▶ _YOUR TASK_: Please copy out all lines of the entries that contain the word "AvroLocalDeserializer".

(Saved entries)
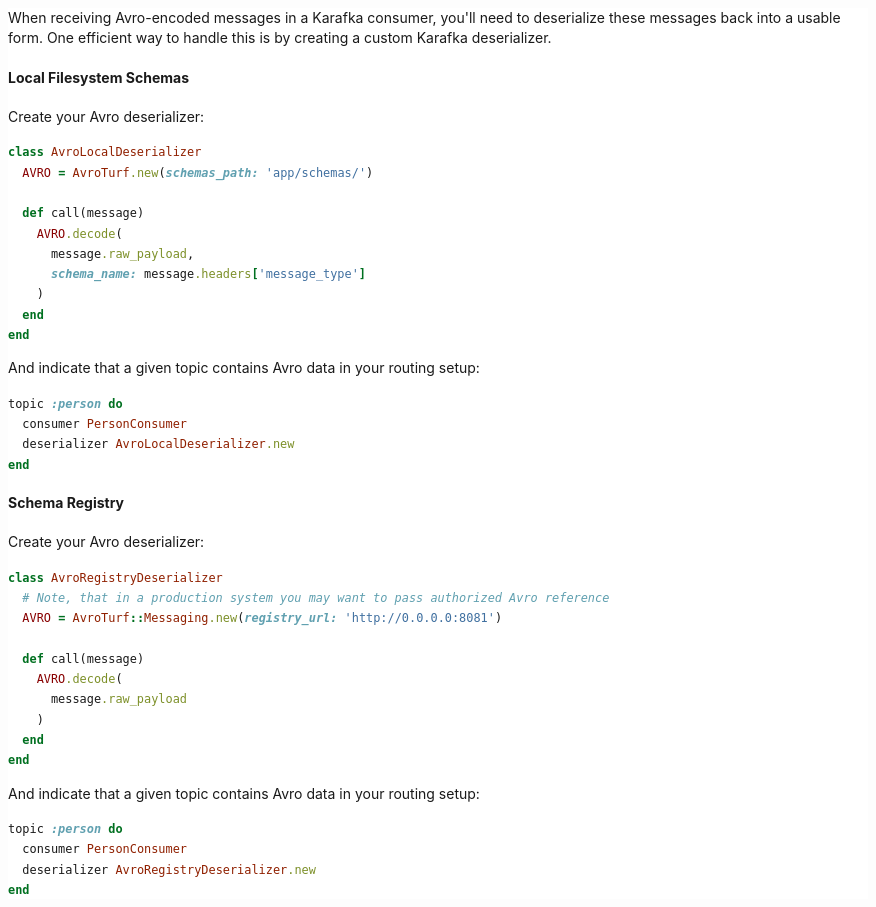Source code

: When receiving Avro-encoded messages in a Karafka consumer, you'll need to deserialize these messages back into a usable form. One efficient way to handle this is by creating a custom Karafka deserializer.

#### Local Filesystem Schemas

Create your Avro deserializer:

```ruby
class AvroLocalDeserializer
  AVRO = AvroTurf.new(schemas_path: 'app/schemas/')

  def call(message)
    AVRO.decode(
      message.raw_payload,
      schema_name: message.headers['message_type']
    )
  end
end
```

And indicate that a given topic contains Avro data in your routing setup:

```ruby
topic :person do
  consumer PersonConsumer
  deserializer AvroLocalDeserializer.new
end
```

#### Schema Registry

Create your Avro deserializer:

```ruby
class AvroRegistryDeserializer
  # Note, that in a production system you may want to pass authorized Avro reference
  AVRO = AvroTurf::Messaging.new(registry_url: 'http://0.0.0.0:8081')

  def call(message)
    AVRO.decode(
      message.raw_payload
    )
  end
end
```

And indicate that a given topic contains Avro data in your routing setup:

```ruby
topic :person do
  consumer PersonConsumer
  deserializer AvroRegistryDeserializer.new
end
```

▶ _SOLUTION TO THE PROBLEM_:
class AvroLocalDeserializer
  deserializer AvroLocalDeserializer.new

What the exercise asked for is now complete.